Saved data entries
┄┄┄┄┄┄
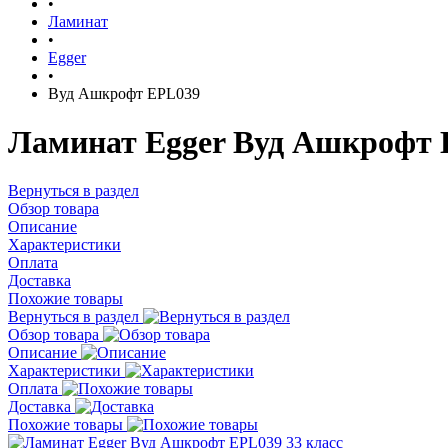
•
Ламинат
•
Egger
•
Вуд Ашкрофт EPL039
Ламинат Egger Вуд Ашкрофт 
Вернуться в раздел
Обзор товара
Описание
Характеристики
Оплата
Доставка
Похожие товары
Вернуться в раздел
Обзор товара
Описание
Характеристики
Оплата
Доставка
Похожие товары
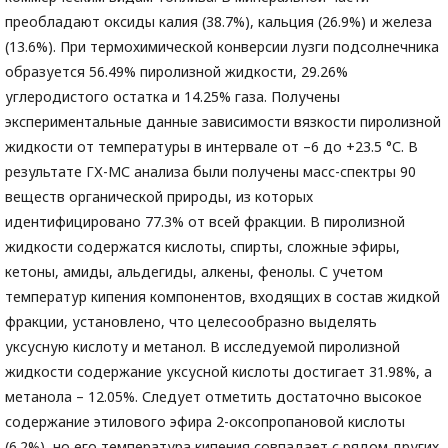
преобладают оксиды калия (38.7%), кальция (26.9%) и железа
(13.6%). При термохимической конверсии лузги подсолнечника
образуется 56.49% пиролизной жидкости, 29.26%
углеродистого остатка и 14.25% газа. Получены
экспериментальные данные зависимости вязкости пиролизной
жидкости от температуры в интервале от –6 до +23.5 °С. В
результате ГХ-МС анализа были получены масс-спектры 90
веществ органической природы, из которых
идентифицировано 77.3% от всей фракции. В пиролизной
жидкости содержатся кислоты, спирты, сложные эфиры,
кетоны, амиды, альдегиды, алкены, фенолы. С учетом
температур кипения компонентов, входящих в состав жидкой
фракции, установлено, что целесообразно выделять
уксусную кислоту и метанол. В исследуемой пиролизной
жидкости содержание уксусной кислоты достигает 31.98%, а
метанола – 12.05%. Следует отметить достаточно высокое
содержание этилового эфира 2-оксопропановой кислоты
(6.2%), но его температура кипения совпадает с рядом других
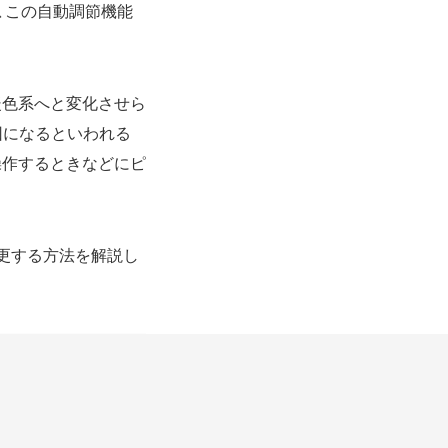
、この自動調節機能
暖色系へと変化させら
因になるといわれる
操作するときなどにピ
変更する方法を解説し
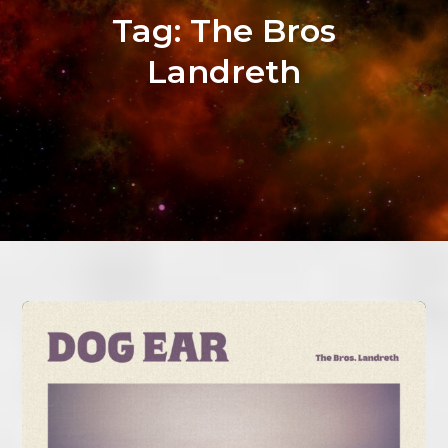
Tag:
The Bros
Landreth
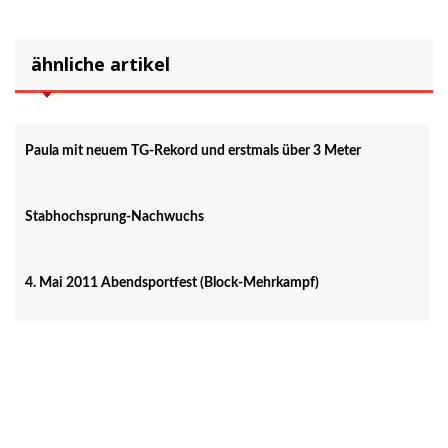
ähnliche artikel
Paula mit neuem TG-Rekord und erstmals über 3 Meter
Stabhochsprung-Nachwuchs
4. Mai 2011 Abendsportfest (Block-Mehrkampf)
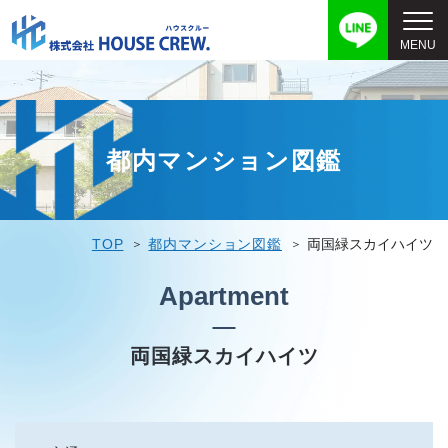
都内マンション図鑑
TOP
都内マンション図鑑
両国緑スカイハイツ
Apartment
両国緑スカイハイツ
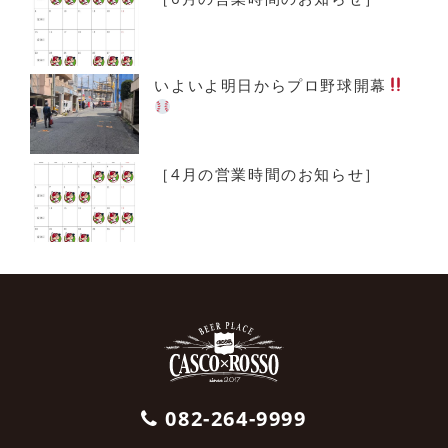
いよいよ明日からプロ野球開幕
［4月の営業時間のお知らせ］
082-264-9999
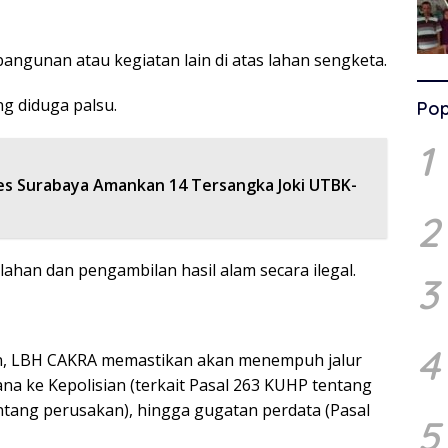
angunan atau kegiatan lain di atas lahan sengketa.
 diduga palsu.
Pop
1
es Surabaya Amankan 14 Tersangka Joki UTBK-
2
ahan dan pengambilan hasil alam secara ilegal.
3
4
kan, LBH CAKRA memastikan akan menempuh jalur
ana ke Kepolisian (terkait Pasal 263 KUHP tentang
tang perusakan), hingga gugatan perdata (Pasal
5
┄┄┄┄┄┄
__Task details__
Extract every line of the data that contains the word "жидкости".

__Answer section__
образуется 56.49% пиролизной жидкости, 29.26%
жидкости от температуры в интервале от –6 до +23.5 °С. В
жидкости содержатся кислоты, спирты, сложные эфиры,
жидкости содержание уксусной кислоты достигает 31.98%, а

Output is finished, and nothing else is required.